THE TASK -> What you return must match the records below exactly, down to each character.

◆ ◆ ◆ ◆

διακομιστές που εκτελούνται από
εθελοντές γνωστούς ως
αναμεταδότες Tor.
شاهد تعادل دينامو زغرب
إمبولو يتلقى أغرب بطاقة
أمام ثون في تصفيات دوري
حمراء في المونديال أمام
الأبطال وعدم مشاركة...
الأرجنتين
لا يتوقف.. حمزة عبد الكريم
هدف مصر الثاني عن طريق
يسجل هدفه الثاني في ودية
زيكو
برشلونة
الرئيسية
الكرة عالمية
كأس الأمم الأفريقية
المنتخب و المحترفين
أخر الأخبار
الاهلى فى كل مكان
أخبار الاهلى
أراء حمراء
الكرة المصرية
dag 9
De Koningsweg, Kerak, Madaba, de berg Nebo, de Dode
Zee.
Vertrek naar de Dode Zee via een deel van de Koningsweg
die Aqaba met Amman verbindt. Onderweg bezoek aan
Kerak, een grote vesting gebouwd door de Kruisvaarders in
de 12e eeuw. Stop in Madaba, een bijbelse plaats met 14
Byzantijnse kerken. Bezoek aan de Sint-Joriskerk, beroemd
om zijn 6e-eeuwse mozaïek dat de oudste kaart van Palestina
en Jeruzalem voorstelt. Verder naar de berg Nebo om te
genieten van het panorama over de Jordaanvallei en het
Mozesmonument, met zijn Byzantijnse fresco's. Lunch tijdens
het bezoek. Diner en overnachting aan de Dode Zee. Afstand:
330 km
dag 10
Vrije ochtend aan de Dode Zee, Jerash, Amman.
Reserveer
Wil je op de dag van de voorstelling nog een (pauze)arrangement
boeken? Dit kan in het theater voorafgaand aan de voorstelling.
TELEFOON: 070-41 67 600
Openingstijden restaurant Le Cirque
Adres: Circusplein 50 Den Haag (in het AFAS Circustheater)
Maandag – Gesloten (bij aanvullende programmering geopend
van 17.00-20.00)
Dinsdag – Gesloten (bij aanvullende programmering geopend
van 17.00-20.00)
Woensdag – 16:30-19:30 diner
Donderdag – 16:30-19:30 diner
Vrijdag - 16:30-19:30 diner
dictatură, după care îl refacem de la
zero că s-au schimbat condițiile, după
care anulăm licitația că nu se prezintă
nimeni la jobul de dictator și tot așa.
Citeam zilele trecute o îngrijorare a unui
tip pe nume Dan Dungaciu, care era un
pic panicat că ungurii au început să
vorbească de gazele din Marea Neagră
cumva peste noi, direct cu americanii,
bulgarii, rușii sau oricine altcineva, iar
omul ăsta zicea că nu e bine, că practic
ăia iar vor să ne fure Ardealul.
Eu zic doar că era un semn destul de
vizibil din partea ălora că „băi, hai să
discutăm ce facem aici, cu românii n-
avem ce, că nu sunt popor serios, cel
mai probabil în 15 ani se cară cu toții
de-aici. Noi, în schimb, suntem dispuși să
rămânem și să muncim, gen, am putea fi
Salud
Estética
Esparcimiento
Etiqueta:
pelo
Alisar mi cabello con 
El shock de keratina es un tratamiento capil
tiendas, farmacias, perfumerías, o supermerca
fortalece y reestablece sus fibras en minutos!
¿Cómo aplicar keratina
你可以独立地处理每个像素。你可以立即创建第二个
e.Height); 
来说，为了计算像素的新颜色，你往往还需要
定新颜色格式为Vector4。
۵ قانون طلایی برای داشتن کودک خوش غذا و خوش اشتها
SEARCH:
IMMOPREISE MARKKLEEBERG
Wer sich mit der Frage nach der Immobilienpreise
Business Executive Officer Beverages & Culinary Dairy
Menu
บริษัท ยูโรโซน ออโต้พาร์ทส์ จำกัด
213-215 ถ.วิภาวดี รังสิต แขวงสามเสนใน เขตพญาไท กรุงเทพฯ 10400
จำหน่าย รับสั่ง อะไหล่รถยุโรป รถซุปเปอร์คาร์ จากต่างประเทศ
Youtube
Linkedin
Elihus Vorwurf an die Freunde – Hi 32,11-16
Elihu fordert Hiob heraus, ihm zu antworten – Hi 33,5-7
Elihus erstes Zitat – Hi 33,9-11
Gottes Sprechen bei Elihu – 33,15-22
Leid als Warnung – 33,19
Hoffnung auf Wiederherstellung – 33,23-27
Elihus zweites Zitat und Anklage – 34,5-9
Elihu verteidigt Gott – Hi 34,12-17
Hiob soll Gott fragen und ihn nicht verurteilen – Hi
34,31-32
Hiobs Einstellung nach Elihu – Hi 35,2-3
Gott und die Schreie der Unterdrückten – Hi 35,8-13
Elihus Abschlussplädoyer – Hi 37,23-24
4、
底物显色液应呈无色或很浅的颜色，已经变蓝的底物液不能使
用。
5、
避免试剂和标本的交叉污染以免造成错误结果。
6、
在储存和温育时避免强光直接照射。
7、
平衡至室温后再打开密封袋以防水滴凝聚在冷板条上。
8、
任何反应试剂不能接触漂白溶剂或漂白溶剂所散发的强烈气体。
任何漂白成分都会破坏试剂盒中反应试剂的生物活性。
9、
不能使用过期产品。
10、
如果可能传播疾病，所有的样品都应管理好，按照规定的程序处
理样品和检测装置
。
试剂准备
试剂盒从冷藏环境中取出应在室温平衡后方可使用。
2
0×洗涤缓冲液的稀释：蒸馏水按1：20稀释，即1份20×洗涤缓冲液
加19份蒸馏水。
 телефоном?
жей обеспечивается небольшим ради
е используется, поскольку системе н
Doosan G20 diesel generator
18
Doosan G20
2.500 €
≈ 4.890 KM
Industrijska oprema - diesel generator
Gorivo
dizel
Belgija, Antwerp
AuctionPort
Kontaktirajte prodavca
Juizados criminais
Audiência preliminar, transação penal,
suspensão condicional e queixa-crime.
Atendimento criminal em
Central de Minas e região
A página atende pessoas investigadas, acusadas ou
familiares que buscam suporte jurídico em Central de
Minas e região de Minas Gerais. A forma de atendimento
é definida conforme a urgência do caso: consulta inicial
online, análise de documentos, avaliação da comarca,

◆ ◆ ◆ ◆

REPLY TO THE TASK ->
διακομιστές που εκτελούνται από
εθελοντές γνωστούς ως
αναμεταδότες Tor.
شاهد تعادل دينامو زغرب
إمبولو يتلقى أغرب بطاقة
أمام ثون في تصفيات دوري
حمراء في المونديال أمام
الأبطال وعدم مشاركة...
الأرجنتين
لا يتوقف.. حمزة عبد الكريم
هدف مصر الثاني عن طريق
يسجل هدفه الثاني في ودية
زيكو
برشلونة
الرئيسية
الكرة عالمية
كأس الأمم الأفريقية
المنتخب و المحترفين
أخر الأخبار
الاهلى فى كل مكان
أخبار الاهلى
أراء حمراء
الكرة المصرية
dag 9
De Koningsweg, Kerak, Madaba, de berg Nebo, de Dode
Zee.
Vertrek naar de Dode Zee via een deel van de Koningsweg
die Aqaba met Amman verbindt. Onderweg bezoek aan
Kerak, een grote vesting gebouwd door de Kruisvaarders in
de 12e eeuw. Stop in Madaba, een bijbelse plaats met 14
Byzantijnse kerken. Bezoek aan de Sint-Joriskerk, beroemd
om zijn 6e-eeuwse mozaïek dat de oudste kaart van Palestina
en Jeruzalem voorstelt. Verder naar de berg Nebo om te
genieten van het panorama over de Jordaanvallei en het
Mozesmonument, met zijn Byzantijnse fresco's. Lunch tijdens
het bezoek. Diner en overnachting aan de Dode Zee. Afstand:
330 km
dag 10
Vrije ochtend aan de Dode Zee, Jerash, Amman.
Reserveer
Wil je op de dag van de voorstelling nog een (pauze)arrangement
boeken? Dit kan in het theater voorafgaand aan de voorstelling.
TELEFOON: 070-41 67 600
Openingstijden restaurant Le Cirque
Adres: Circusplein 50 Den Haag (in het AFAS Circustheater)
Maandag – Gesloten (bij aanvullende programmering geopend
van 17.00-20.00)
Dinsdag – Gesloten (bij aanvullende programmering geopend
van 17.00-20.00)
Woensdag – 16:30-19:30 diner
Donderdag – 16:30-19:30 diner
Vrijdag - 16:30-19:30 diner
dictatură, după care îl refacem de la
zero că s-au schimbat condițiile, după
care anulăm licitația că nu se prezintă
nimeni la jobul de dictator și tot așa.
Citeam zilele trecute o îngrijorare a unui
tip pe nume Dan Dungaciu, care era un
pic panicat că ungurii au început să
vorbească de gazele din Marea Neagră
cumva peste noi, direct cu americanii,
bulgarii, rușii sau oricine altcineva, iar
omul ăsta zicea că nu e bine, că practic
ăia iar vor să ne fure Ardealul.
Eu zic doar că era un semn destul de
vizibil din partea ălora că „băi, hai să
discutăm ce facem aici, cu românii n-
avem ce, că nu sunt popor serios, cel
mai probabil în 15 ani se cară cu toții
de-aici. Noi, în schimb, suntem dispuși să
rămânem și să muncim, gen, am putea fi
Salud
Estética
Esparcimiento
Etiqueta:
pelo
Alisar mi cabello con 
El shock de keratina es un tratamiento capil
tiendas, farmacias, perfumerías, o supermerca
fortalece y reestablece sus fibras en minutos!
¿Cómo aplicar keratina
你可以独立地处理每个像素。你可以立即创建第二个
e.Height); 
来说，为了计算像素的新颜色，你往往还需要
定新颜色格式为Vector4。
۵ قانون طلایی برای داشتن کودک خوش غذا و خوش اشتها
SEARCH:
IMMOPREISE MARKKLEEBERG
Wer sich mit der Frage nach der Immobilienpreise
Business Executive Officer Beverages & Culinary Dairy
Menu
บริษัท ยูโรโซน ออโต้พาร์ทส์ จำกัด
213-215 ถ.วิภาวดี รังสิต แขวงสามเสนใน เขตพญาไท กรุงเทพฯ 10400
จำหน่าย รับสั่ง อะไหล่รถยุโรป รถซุปเปอร์คาร์ จากต่างประเทศ
Youtube
Linkedin
Elihus Vorwurf an die Freunde – Hi 32,11-16
Elihu fordert Hiob heraus, ihm zu antworten – Hi 33,5-7
Elihus erstes Zitat – Hi 33,9-11
Gottes Sprechen bei Elihu – 33,15-22
Leid als Warnung – 33,19
Hoffnung auf Wiederherstellung – 33,23-27
Elihus zweites Zitat und Anklage – 34,5-9
Elihu verteidigt Gott – Hi 34,12-17
Hiob soll Gott fragen und ihn nicht verurteilen – Hi
34,31-32
Hiobs Einstellung nach Elihu – Hi 35,2-3
Gott und die Schreie der Unterdrückten – Hi 35,8-13
Elihus Abschlussplädoyer – Hi 37,23-24
4、
底物显色液应呈无色或很浅的颜色，已经变蓝的底物液不能使
用。
5、
避免试剂和标本的交叉污染以免造成错误结果。
6、
在储存和温育时避免强光直接照射。
7、
平衡至室温后再打开密封袋以防水滴凝聚在冷板条上。
8、
任何反应试剂不能接触漂白溶剂或漂白溶剂所散发的强烈气体。
任何漂白成分都会破坏试剂盒中反应试剂的生物活性。
9、
不能使用过期产品。
10、
如果可能传播疾病，所有的样品都应管理好，按照规定的程序处
理样品和检测装置
。
试剂准备
试剂盒从冷藏环境中取出应在室温平衡后方可使用。
2
0×洗涤缓冲液的稀释：蒸馏水按1：20稀释，即1份20×洗涤缓冲液
加19份蒸馏水。
 телефоном?
жей обеспечивается небольшим ради
е используется, поскольку системе н
Doosan G20 diesel generator
18
Doosan G20
2.500 €
≈ 4.890 KM
Industrijska oprema - diesel generator
Gorivo
dizel
Belgija, Antwerp
AuctionPort
Kontaktirajte prodavca
Juizados criminais
Audiência preliminar, transação penal,
suspensão condicional e queixa-crime.
Atendimento criminal em
Central de Minas e região
A página atende pessoas investigadas, acusadas ou
familiares que buscam suporte jurídico em Central de
Minas e região de Minas Gerais. A forma de atendimento
é definida conforme a urgência do caso: consulta inicial
online, análise de documentos, avaliação da comarca,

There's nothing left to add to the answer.